*Goal of the exercise*. Copy out each line of the collected data below word for word, keeping the same order.

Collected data
┏━━
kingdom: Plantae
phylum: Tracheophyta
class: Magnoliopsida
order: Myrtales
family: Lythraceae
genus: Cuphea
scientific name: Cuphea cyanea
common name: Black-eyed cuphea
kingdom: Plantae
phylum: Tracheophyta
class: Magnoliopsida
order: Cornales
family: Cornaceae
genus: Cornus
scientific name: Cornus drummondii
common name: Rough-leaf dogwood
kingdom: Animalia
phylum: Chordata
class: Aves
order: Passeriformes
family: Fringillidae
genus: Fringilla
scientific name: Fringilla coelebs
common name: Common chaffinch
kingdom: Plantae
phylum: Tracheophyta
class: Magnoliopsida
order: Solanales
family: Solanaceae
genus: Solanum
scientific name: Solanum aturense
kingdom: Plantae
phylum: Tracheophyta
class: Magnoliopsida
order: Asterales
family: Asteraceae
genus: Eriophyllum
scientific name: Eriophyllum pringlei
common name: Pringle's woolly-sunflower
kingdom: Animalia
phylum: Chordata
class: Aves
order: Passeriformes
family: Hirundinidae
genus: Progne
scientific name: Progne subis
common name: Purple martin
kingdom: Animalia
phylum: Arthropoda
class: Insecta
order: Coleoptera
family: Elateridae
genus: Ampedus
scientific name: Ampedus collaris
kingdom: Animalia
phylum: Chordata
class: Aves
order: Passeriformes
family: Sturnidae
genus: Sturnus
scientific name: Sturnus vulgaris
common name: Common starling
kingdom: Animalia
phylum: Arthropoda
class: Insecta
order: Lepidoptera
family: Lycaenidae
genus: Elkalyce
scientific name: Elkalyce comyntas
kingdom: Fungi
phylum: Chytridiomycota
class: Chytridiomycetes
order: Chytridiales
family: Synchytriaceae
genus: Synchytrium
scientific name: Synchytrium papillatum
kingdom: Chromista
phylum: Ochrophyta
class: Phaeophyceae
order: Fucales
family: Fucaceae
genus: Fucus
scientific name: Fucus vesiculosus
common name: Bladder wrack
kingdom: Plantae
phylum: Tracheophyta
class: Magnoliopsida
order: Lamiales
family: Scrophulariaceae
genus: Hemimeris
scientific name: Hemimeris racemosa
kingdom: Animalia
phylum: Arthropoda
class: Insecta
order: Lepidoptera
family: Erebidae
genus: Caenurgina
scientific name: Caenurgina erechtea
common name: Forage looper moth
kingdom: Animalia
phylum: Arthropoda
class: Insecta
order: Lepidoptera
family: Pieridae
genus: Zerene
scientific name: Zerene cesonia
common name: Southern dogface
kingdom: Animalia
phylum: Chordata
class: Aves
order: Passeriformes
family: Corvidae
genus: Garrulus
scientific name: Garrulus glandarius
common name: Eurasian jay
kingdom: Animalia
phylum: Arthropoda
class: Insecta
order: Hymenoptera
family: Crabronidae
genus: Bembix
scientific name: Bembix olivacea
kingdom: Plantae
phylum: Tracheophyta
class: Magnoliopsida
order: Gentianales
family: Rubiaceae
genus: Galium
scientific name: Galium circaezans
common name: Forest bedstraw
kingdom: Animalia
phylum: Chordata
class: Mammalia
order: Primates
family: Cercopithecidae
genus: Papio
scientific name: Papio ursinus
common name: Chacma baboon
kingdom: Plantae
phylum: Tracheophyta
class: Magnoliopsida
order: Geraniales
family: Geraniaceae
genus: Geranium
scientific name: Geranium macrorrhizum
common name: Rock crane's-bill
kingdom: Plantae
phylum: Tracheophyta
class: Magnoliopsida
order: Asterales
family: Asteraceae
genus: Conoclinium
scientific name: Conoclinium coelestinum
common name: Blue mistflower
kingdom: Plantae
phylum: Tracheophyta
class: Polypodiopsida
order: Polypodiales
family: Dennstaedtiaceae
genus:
┗━━
*Response to this task*.
kingdom: Plantae
phylum: Tracheophyta
class: Magnoliopsida
order: Myrtales
family: Lythraceae
genus: Cuphea
scientific name: Cuphea cyanea
common name: Black-eyed cuphea
kingdom: Plantae
phylum: Tracheophyta
class: Magnoliopsida
order: Cornales
family: Cornaceae
genus: Cornus
scientific name: Cornus drummondii
common name: Rough-leaf dogwood
kingdom: Animalia
phylum: Chordata
class: Aves
order: Passeriformes
family: Fringillidae
genus: Fringilla
scientific name: Fringilla coelebs
common name: Common chaffinch
kingdom: Plantae
phylum: Tracheophyta
class: Magnoliopsida
order: Solanales
family: Solanaceae
genus: Solanum
scientific name: Solanum aturense
kingdom: Plantae
phylum: Tracheophyta
class: Magnoliopsida
order: Asterales
family: Asteraceae
genus: Eriophyllum
scientific name: Eriophyllum pringlei
common name: Pringle's woolly-sunflower
kingdom: Animalia
phylum: Chordata
class: Aves
order: Passeriformes
family: Hirundinidae
genus: Progne
scientific name: Progne subis
common name: Purple martin
kingdom: Animalia
phylum: Arthropoda
class: Insecta
order: Coleoptera
family: Elateridae
genus: Ampedus
scientific name: Ampedus collaris
kingdom: Animalia
phylum: Chordata
class: Aves
order: Passeriformes
family: Sturnidae
genus: Sturnus
scientific name: Sturnus vulgaris
common name: Common starling
kingdom: Animalia
phylum: Arthropoda
class: Insecta
order: Lepidoptera
family: Lycaenidae
genus: Elkalyce
scientific name: Elkalyce comyntas
kingdom: Fungi
phylum: Chytridiomycota
class: Chytridiomycetes
order: Chytridiales
family: Synchytriaceae
genus: Synchytrium
scientific name: Synchytrium papillatum
kingdom: Chromista
phylum: Ochrophyta
class: Phaeophyceae
order: Fucales
family: Fucaceae
genus: Fucus
scientific name: Fucus vesiculosus
common name: Bladder wrack
kingdom: Plantae
phylum: Tracheophyta
class: Magnoliopsida
order: Lamiales
family: Scrophulariaceae
genus: Hemimeris
scientific name: Hemimeris racemosa
kingdom: Animalia
phylum: Arthropoda
class: Insecta
order: Lepidoptera
family: Erebidae
genus: Caenurgina
scientific name: Caenurgina erechtea
common name: Forage looper moth
kingdom: Animalia
phylum: Arthropoda
class: Insecta
order: Lepidoptera
family: Pieridae
genus: Zerene
scientific name: Zerene cesonia
common name: Southern dogface
kingdom: Animalia
phylum: Chordata
class: Aves
order: Passeriformes
family: Corvidae
genus: Garrulus
scientific name: Garrulus glandarius
common name: Eurasian jay
kingdom: Animalia
phylum: Arthropoda
class: Insecta
order: Hymenoptera
family: Crabronidae
genus: Bembix
scientific name: Bembix olivacea
kingdom: Plantae
phylum: Tracheophyta
class: Magnoliopsida
order: Gentianales
family: Rubiaceae
genus: Galium
scientific name: Galium circaezans
common name: Forest bedstraw
kingdom: Animalia
phylum: Chordata
class: Mammalia
order: Primates
family: Cercopithecidae
genus: Papio
scientific name: Papio ursinus
common name: Chacma baboon
kingdom: Plantae
phylum: Tracheophyta
class: Magnoliopsida
order: Geraniales
family: Geraniaceae
genus: Geranium
scientific name: Geranium macrorrhizum
common name: Rock crane's-bill
kingdom: Plantae
phylum: Tracheophyta
class: Magnoliopsida
order: Asterales
family: Asteraceae
genus: Conoclinium
scientific name: Conoclinium coelestinum
common name: Blue mistflower
kingdom: Plantae
phylum: Tracheophyta
class: Polypodiopsida
order: Polypodiales
family: Dennstaedtiaceae
genus:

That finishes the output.